### Text provided
══════════

In the modern age of micro-services, it’s vitally important to have good health-checks. It’s never considered as a hard task. There are few approaches around. Somebody just does a simple ping-pong (just return the static pre-defined response on a given endpoint), somebody enables heavy and powerful frameworks with embedded health-check abilities.

I asked myself, can we implement strong and powerful health-check which allows us to monitor all backing services (like Postgres, Kafka, Akka, etc) without bringing a lot of complex dependencies into the module and without having huge fragmentation of all sub-modules. Here I will try to keep functional approach and have universal but powerful health-check library. For simplicity reasons, I will use circe as a JSON library and http4s as HTTP server. But it’s just a matter of taste. I would also like to keep the ability to integrate my health-checks into other HTTP servers (for example, in akka-http).

Model

So, let’s start. What is our actual model? I will start with simple Status ADT with 2 possible data types: Ok and Failure.

@JsonCodec(encodeOnly = true)
sealed abstract class HealthCheckStatus(val isOk: Boolean) {
  def isFailure: Boolean = !isOk
}

object HealthCheckStatus {

  case object Ok extends HealthCheckStatus(isOk = true)

  final case class Failure(error: String) extends HealthCheckStatus(isOk = false)

}

I need another one model class for abstracting of the check itself. Let’s call this component HealthCheckElement

final case class HealthCheckElement[F[_]](
  name: String, 
  status: F[HealthCheckStatus], 
  metadata: Map[String, String]
)

Pay attention, that I use type constructor F[_] here. I would like to keep my check as generic as possible. So, it will represent 2 possible checks:

  • The instructional check, which is not yet materialized and has to be evaluated to know the actual result of the check: HealthCheckElement[IO] (here I use IO monad from cats-effects).
  • Already materialized check with ready to use result: HealthCheckElement[Id] (here I use Id identity type from cats).

And the list of all possible checks I will hold in the following structure:

final case class HealthCheck[F[_]](
  statuses: NonEmptyVector[HealthCheckElement[F]]
) {

  def withCheck(name: String, check: F[HealthCheckStatus], metadata: Map[String, String] = Map.empty): HealthCheck[F] =
    HealthCheck(statuses.append(HealthCheckElement(name, check, metadata)))

}

Here I also use F[_] with possible values HealthCheck[IO] for checks-instructions and HealthCheck[Id] for already ready checks.

We also need a companion object:

object HealthCheck {
  def ok[F[_]](name: String, metadata: Map[String, String] = Map.empty)(implicit A: Applicative[F]): HealthCheck[F] =
    HealthCheck(NonEmptyVector.one(HealthCheckElement(name, A.pure(Ok), metadata)))

  def ok[F[_]](name: String, resolver: String => Try[String], keys: String*)(implicit A: Applicative[F]): HealthCheck[F] =
    ok[F](name, keys.flatMap(k => resolver(k).toOption.map((k, _))).toMap)

══════════

### Written problem
Rewrite the part of the health-check text between "def ok[F[_]](name: String, resolver: String" and "keys.flatMap(k => resolver(k).toOption.map((k, _))).toMap)", inclusive, changing "resolver" to "lookup".

### Data provided
══════════

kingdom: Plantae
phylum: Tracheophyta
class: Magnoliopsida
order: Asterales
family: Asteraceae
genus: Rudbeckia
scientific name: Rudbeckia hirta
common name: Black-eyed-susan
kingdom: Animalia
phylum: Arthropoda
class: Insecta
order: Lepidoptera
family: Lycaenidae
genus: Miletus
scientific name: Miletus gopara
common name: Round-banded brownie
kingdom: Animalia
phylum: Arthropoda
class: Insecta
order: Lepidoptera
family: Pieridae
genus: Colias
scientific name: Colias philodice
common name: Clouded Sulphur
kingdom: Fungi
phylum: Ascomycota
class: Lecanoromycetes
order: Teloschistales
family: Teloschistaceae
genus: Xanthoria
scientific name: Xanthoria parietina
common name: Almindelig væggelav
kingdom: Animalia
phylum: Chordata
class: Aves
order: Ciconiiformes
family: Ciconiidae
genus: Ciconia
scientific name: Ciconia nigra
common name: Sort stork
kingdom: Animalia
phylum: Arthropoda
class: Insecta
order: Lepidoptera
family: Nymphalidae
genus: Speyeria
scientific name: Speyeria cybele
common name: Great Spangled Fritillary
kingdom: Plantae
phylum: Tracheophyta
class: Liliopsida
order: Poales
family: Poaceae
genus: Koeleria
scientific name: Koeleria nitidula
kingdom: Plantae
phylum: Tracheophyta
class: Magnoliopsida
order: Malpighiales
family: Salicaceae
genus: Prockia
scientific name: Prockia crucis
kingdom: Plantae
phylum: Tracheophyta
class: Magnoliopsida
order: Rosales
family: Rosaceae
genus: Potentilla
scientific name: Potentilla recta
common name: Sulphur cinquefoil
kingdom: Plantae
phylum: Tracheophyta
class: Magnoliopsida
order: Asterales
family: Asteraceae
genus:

══════════

### Task result
def ok[F[_]](name: String, lookup: String => Try[String], keys: String*)(implicit A: Applicative[F]): HealthCheck[F] =
    ok[F](name, keys.flatMap(k => lookup(k).toOption.map((k, _))).toMap)